O halde ya öylece izlemeli bu sessizliği, ya gidip unutmalı ya da kalıp
didinmeli karanlığın içine bir renk sıkıştırmak için. Karşıma bakıyorum, başımı
hareket etmeden görebiliyorum manzarayı. Düşünülenlerin hiçbiri düşündürenlere
değmez belki ama, belli ki bu bedel ödenmediği sürece kötürüm kalacak sohbetimiz.

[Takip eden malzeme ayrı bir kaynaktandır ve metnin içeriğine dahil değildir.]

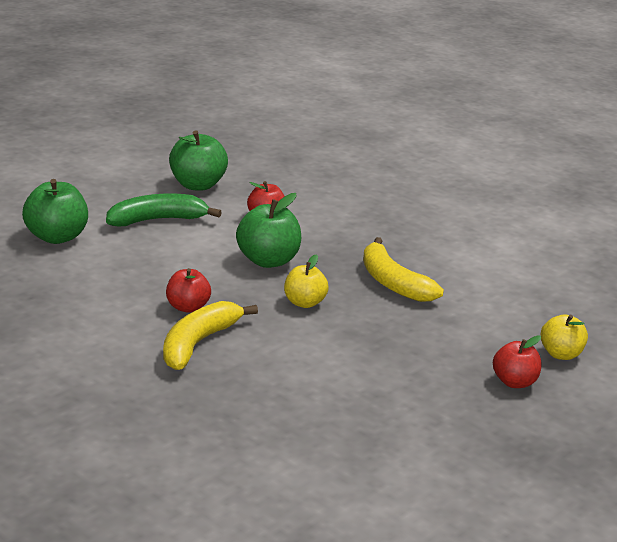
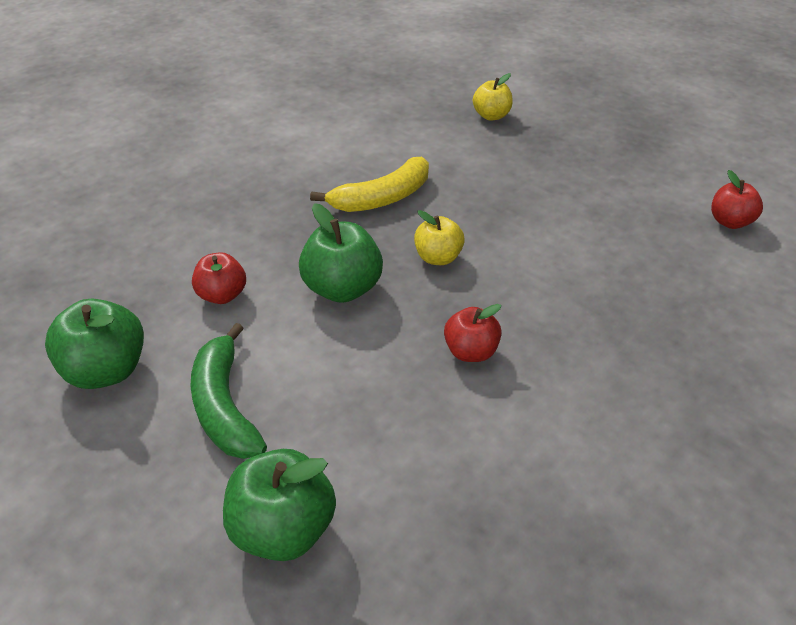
camera: 90 degrees left, 15 degrees up
yellow banana [163,301,258,370] -> none
red apple [493,335,541,388] -> red apple moved to [711,170,763,229]

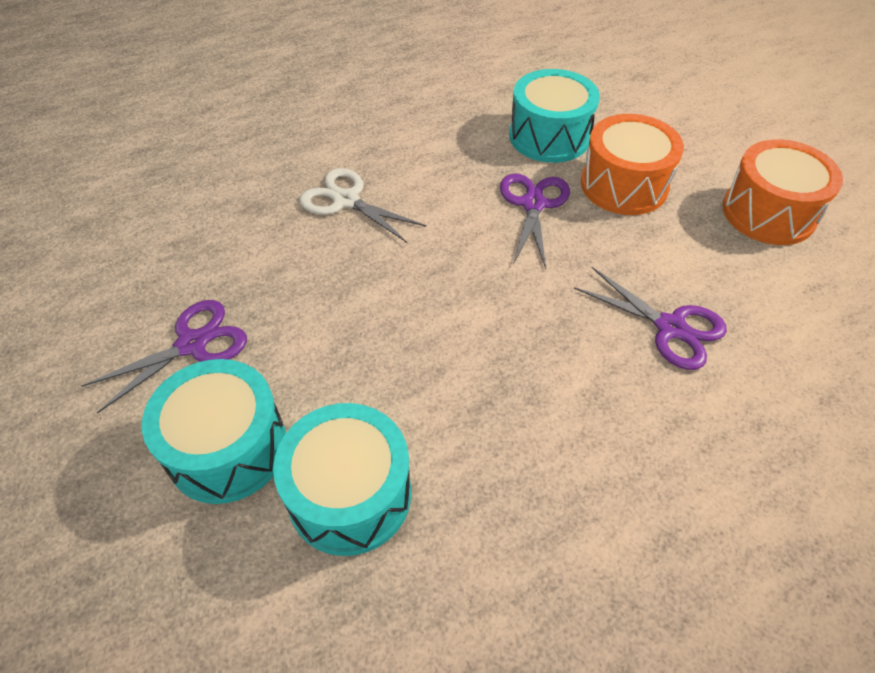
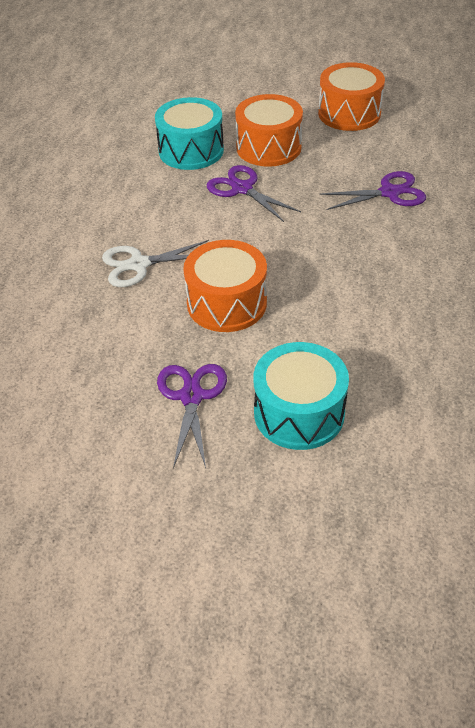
camera: 50 degrees left, 5 degrees down
turquoise drum [273,403,411,556] -> none
none -> orange drum [183,240,267,332]

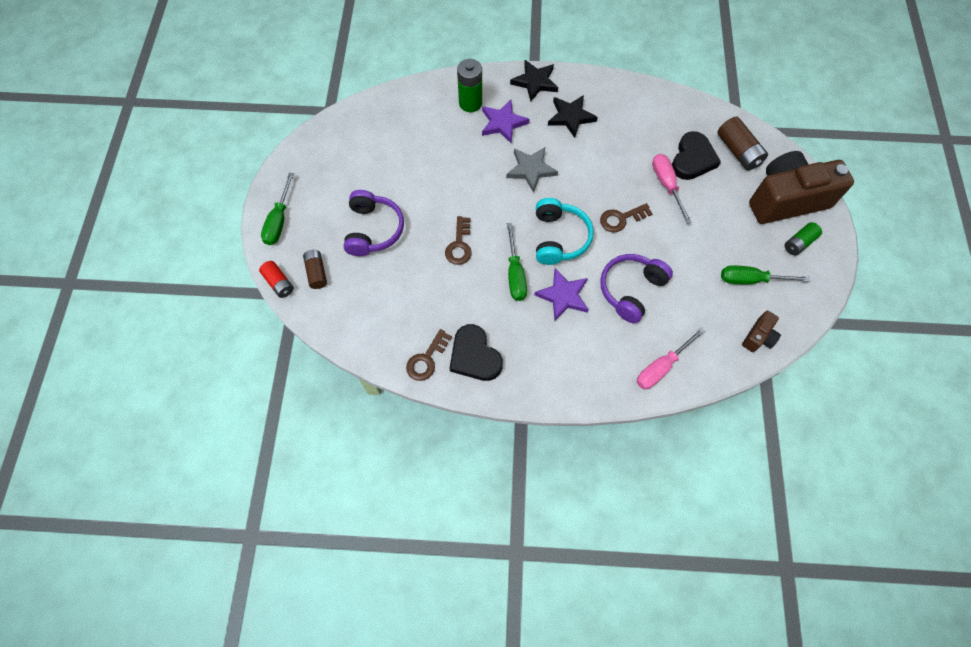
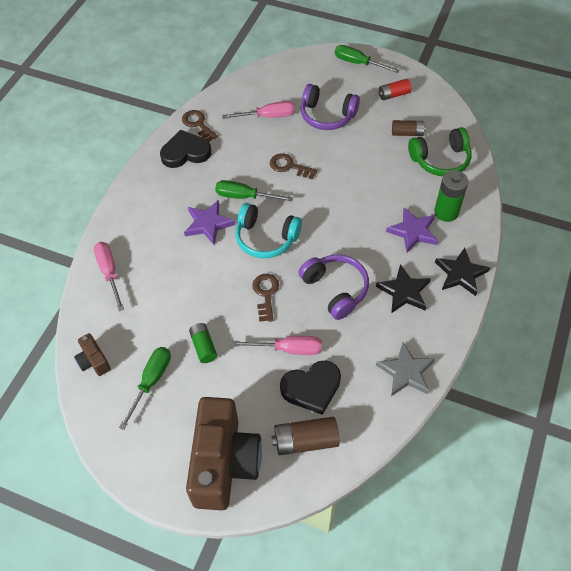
camera: 110 degrees right, 10 degrees down
red battery [259,261,294,298] -> red battery moved to [379,79,411,100]
brown battery [303,250,327,289] -> brown battery moved to [392,120,426,136]
grey star [506,147,558,193] -> grey star moved to [376,342,435,396]
purple headphones [600,254,673,323] -> purple headphones moved to [298,254,369,320]
black heart [672,131,721,180] -> black heart turned 60 degrees counterclockwise [280,360,341,415]
green battery [785,222,822,256] -> green battery moved to [189,323,217,363]
none -> pink screwdriver [222,101,295,119]
none -> green headphones [408,127,472,176]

Şanslıyız ki yalnızlık için de bir cephe açmıyoruz.
Etrafımızda
gülenler bile var. Kim bilir birkaçı bizim beceremediğimizi becermiştir ve bir kamufle
aracı olarak sömürüyordur tebessümü. Zaman ilerliyor, her dakika biraz daha
büyüyor masa ve birbirinden daha uzağa gidiyor masanın uçları ve uçlarındaki
insanlar. Bir çağrı yapmalıydı, öyle bir çağrı yapmalıydı ki şuursuzca akan bu
zaman şöyle bir dönüp bakmalıydı arkasına. İlgisini çekebilmeliydik. Böyle
vurdumduymaz, bizden bağımsız hareket etmemeliydi. Biz tüm hayatımızı üzerine
kurgularken, bizden bu denli bihaber olamazdı, olmamalıydı.
Kimse
çabalamıyor. Kimse kimsenin umrunda değil. Ya da umrunda olmaması gereken
şeylere kafayı fazla takıyorlar. Ya da asıl umrumuzda olmaması gereken şey
içinde bulunduğumuz durum. Gereğinden fazla önemsiyoruz belki de. İçimizde
bulunduğumuz durumu gereğinden fazla önemsiyorsak, önemsenmesi gereken neydi
ki? Yarın sabahki kahvaltıyı mı düşünecektik? Ya da yarın geceyi bir telafi
imkanı olarak mı görecektik? İçinde bulunduğum yer, zaman, insanlar, ben hep
önemsemiştim. Gereğinden fazla değil, olması gerektiği kadar. En azından benim
için.
Belki
de durum sandığım kadar vahim değildir, kim bilir belki masadaki tek mutsuz
adam benimdir. Belki de masadaki en mutlu adamımdır. Belki de yan masadaki
kadın bana bakıyordur. Belki arkamı dönsem tüm odağım değişecektir. Bir çay
söylesem, tam o an biri de benimle gelse, masada kalanlar kendi aralarında bir
şeyler konuşacaktır. Biz dönerken bir arkadaşa denk geleceğizdir. Döndüğümüzde biri
gülümsüyor olacaktır. Ben çayı dökeceğimdir, daha da huzursuz olurken birisi
buna bakarak gülümseyecektir.
Hala
karşıma baktığımı farkettim, masa düşündüğümden çok daha küçüktü. Boş bir çay
bardağı vardı ve hiç sandalye yoktu. Başka masa da yoktu. Kimse de gülmüyordu.
Karanlık da değildi. Güneş gözümü alıyordu. Gözlerimi kapamak zorunda
bırakıyordu. İyice mayışıyorum. Bir şarkı mırıldanıyorum kafamın içinde. Çok
güzel bir şarkı, beni çalıyor, beni söylüyor. Eşlik ediyorum, inanılmaz
mutluyum. Şarkı hiç bitmesin istiyorum, bitiyor.